PROMPT A:
Reproduce verbatim the portion of the entries that begins with the line containing "訂閱LOUBOUTIN通訊" and ends with the line containing "online și ne ocupăm noi de restul!", including both of those lines. Omit the pictures from your reproduction.

TEXT SHOWN:
**********
Class: SearchSolrTools::Harvesters::Base

Inherits:

Object

Object
SearchSolrTools::Harvesters::Base

show all

Includes:: SSTLogger

Defined in:: lib/search_solr_tools/harvesters/base.rb

Overview

base class for solr harvesters

Direct Known Subclasses

AutoSuggest, NsidcJson

Constant Summary collapse

DELETE_DOCUMENTS_RATIO =

0.1

XML_CONTENT_TYPE =

'text/xml; charset=utf-8'

JSON_CONTENT_TYPE =

'application/json; charset=utf-8'

Constants included from SSTLogger

SSTLogger::LOG_LEVELS

Instance Attribute Summary collapse

#environment ⇒ Object

Returns the value of attribute environment.

Instance Method Summary collapse

#create_new_solr_add_doc ⇒ Object

returns Nokogiri XML document with content ‘<?xml version=“1.0”?><add/>’.
#create_new_solr_add_doc_with_child(child) ⇒ Object

returns a Nokogiri XML document with content ‘<?xml version=“1.0”?><add> <child /> </add>’.
**********
[Stored dataset entries]
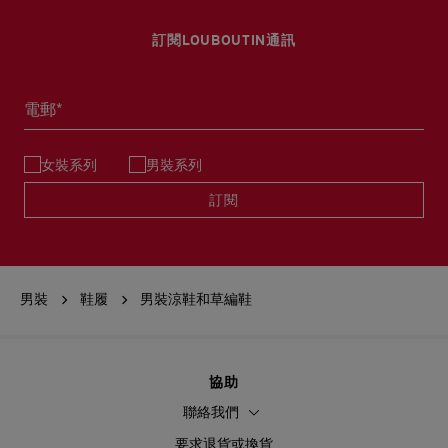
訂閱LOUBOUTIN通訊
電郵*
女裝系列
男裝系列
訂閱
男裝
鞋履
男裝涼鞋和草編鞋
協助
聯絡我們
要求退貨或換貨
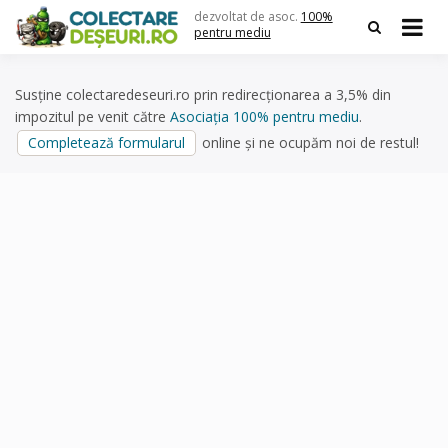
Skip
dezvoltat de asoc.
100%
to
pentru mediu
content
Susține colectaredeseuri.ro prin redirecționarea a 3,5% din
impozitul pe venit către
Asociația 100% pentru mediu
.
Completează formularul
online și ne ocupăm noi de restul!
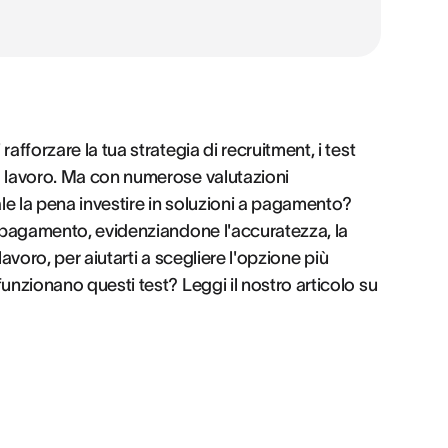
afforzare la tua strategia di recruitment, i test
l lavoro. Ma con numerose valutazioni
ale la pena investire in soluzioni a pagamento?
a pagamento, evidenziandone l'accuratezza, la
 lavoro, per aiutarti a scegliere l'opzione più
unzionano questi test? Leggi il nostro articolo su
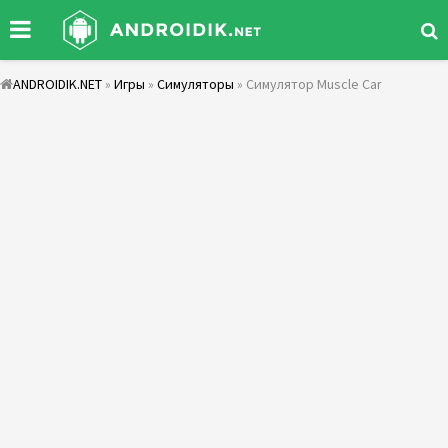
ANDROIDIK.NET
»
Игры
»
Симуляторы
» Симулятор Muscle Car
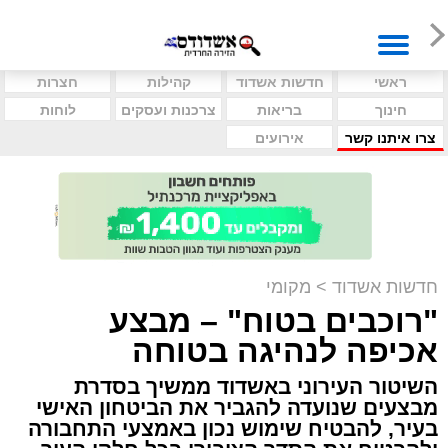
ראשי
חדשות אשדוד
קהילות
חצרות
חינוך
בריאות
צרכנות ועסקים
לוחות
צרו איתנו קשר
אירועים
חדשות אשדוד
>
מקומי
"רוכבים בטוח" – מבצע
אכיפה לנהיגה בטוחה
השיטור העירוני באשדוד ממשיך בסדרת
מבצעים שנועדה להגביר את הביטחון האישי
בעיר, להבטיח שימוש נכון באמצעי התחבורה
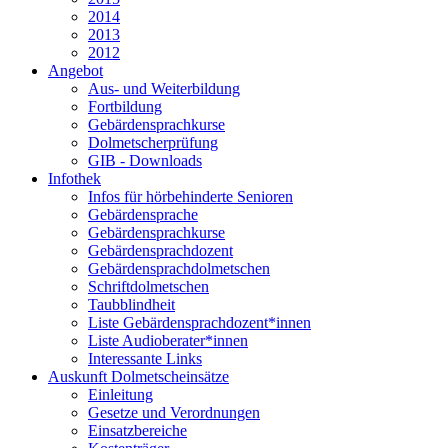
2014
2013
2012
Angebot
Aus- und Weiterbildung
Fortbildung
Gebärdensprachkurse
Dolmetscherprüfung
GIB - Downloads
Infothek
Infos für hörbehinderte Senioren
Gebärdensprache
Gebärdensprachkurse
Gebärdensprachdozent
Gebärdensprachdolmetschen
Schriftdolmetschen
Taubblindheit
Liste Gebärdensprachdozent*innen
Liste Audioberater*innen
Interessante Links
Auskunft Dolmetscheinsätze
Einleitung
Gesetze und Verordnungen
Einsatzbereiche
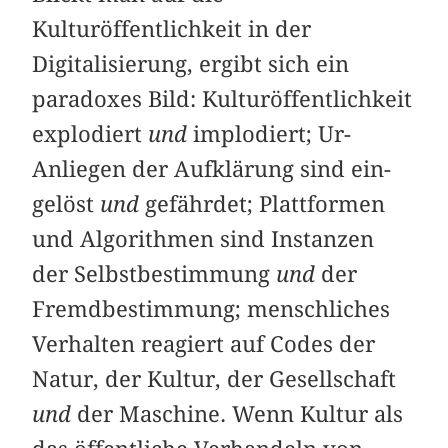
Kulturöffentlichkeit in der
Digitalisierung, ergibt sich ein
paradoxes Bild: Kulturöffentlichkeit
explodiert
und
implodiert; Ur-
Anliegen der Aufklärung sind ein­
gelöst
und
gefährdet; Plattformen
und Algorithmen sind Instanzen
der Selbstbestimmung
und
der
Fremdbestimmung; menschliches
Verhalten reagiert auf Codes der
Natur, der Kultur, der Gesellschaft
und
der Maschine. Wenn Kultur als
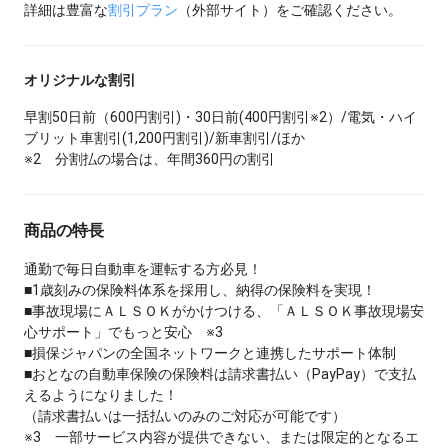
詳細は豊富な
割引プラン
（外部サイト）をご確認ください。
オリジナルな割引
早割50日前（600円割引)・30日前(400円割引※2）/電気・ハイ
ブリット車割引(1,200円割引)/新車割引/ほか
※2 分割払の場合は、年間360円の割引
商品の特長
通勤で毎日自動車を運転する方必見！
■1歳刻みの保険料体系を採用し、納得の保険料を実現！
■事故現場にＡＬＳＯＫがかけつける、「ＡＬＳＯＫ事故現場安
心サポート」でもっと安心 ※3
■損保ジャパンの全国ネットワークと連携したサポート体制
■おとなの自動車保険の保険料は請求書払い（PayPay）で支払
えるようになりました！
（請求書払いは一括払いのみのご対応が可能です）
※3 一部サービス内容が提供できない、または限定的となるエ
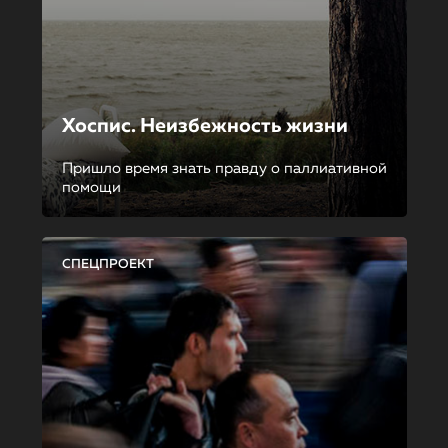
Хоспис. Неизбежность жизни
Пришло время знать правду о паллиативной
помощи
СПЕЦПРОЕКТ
**********
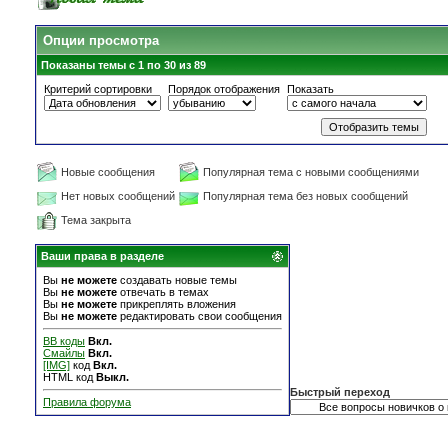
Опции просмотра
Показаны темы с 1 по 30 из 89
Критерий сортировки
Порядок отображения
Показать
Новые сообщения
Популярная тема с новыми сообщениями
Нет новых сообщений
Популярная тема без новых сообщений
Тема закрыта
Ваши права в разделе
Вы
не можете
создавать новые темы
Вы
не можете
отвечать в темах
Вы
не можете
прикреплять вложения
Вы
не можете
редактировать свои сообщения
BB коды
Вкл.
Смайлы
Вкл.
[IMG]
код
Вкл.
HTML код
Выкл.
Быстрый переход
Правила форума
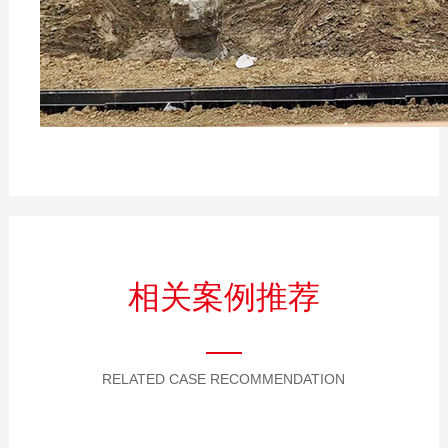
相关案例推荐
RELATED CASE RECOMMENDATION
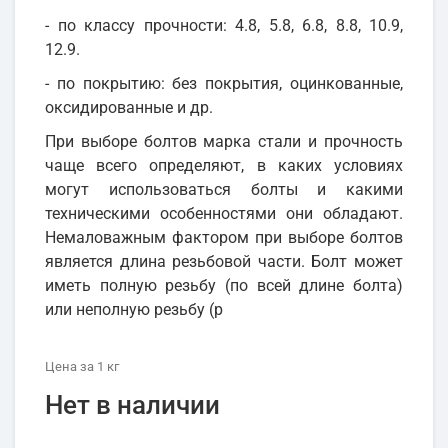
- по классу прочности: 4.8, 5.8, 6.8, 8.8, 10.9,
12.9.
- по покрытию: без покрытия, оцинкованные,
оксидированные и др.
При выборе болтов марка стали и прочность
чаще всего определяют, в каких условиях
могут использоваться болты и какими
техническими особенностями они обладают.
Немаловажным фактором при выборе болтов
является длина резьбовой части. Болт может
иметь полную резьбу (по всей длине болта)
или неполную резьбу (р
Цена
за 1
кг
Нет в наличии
**********
PROMPT B:
According to the documentation page for the SearchSolrTools::Harvesters::Base class, in which file is that class defined?

WRITTEN ANSWER A:
訂閱LOUBOUTIN通訊
電郵*
女裝系列
男裝系列
訂閱
男裝
鞋履
男裝涼鞋和草編鞋
協助
聯絡我們
要求退貨或換貨
Skip
dezvoltat de asoc.
100%
to
pentru mediu
content
Susține colectaredeseuri.ro prin redirecționarea a 3,5% din
impozitul pe venit către
Asociația 100% pentru mediu
.
Completează formularul
online și ne ocupăm noi de restul!

WRITTEN ANSWER B:
lib/search_solr_tools/harvesters/base.rb